21. Come comportarsi a tavola?

Evitate che la conversazione a tavola si riduca a parlare di cibo. Per lei/lui, è come essere considerata/o un corpo che deve essere riempito; è come dire che tutto ciò che volete da lei/lui è che mangi (ma se mangia, pensa, nessuno si interesserà più a lei/lui); significa dare al cibo la stessa importanza che lei/lui gli dà. Piuttosto, cercate di trovare argomenti diversi per instaurate un dialogo e distoglierla/o (e distogliervi) dal problema alimentare.

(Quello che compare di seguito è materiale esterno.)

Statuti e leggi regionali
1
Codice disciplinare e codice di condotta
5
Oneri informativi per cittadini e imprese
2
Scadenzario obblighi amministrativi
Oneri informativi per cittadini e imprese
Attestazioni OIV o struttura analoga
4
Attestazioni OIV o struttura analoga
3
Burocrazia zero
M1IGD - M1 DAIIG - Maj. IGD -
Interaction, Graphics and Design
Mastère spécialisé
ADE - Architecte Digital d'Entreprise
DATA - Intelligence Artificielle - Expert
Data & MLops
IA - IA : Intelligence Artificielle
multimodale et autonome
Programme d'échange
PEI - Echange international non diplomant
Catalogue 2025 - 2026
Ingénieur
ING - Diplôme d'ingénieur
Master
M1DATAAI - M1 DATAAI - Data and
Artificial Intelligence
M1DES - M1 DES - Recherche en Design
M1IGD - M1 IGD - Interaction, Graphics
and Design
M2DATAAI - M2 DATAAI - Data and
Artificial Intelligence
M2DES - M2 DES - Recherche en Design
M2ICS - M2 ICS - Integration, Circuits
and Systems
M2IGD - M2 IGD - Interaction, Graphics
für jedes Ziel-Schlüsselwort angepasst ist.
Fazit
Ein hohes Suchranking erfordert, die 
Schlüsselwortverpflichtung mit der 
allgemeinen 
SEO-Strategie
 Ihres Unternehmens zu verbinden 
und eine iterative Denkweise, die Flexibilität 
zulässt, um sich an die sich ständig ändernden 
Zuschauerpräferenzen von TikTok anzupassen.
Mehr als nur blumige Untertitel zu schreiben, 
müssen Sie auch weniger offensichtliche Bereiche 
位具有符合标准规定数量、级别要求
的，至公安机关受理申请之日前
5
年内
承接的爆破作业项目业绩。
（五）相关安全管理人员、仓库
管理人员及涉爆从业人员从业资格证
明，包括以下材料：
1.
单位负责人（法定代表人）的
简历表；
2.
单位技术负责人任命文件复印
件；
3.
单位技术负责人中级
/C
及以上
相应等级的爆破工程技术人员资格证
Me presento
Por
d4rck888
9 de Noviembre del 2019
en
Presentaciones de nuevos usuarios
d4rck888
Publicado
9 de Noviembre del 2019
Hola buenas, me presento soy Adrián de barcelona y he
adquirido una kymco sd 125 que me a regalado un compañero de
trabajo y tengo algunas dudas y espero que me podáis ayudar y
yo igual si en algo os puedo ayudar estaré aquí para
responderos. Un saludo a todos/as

Che mangi o meno, fate in modo che resti a tavola fino a quando tutti hanno finito di pranzare. Mettela sul piano della compagnia e accettate la sua scelta di non toccare cibo. Il pranzo e la cena sono i momenti più drammatici, in cui l’ansia sale a livelli insostenibili: discutere animatamente o amorevolmente con lei o con gli altri sul suo problema-cibo proprio a tavola, nel luogo e nel tempo più ansiogeni in assoluto, è come spingerla in fondo all’abisso.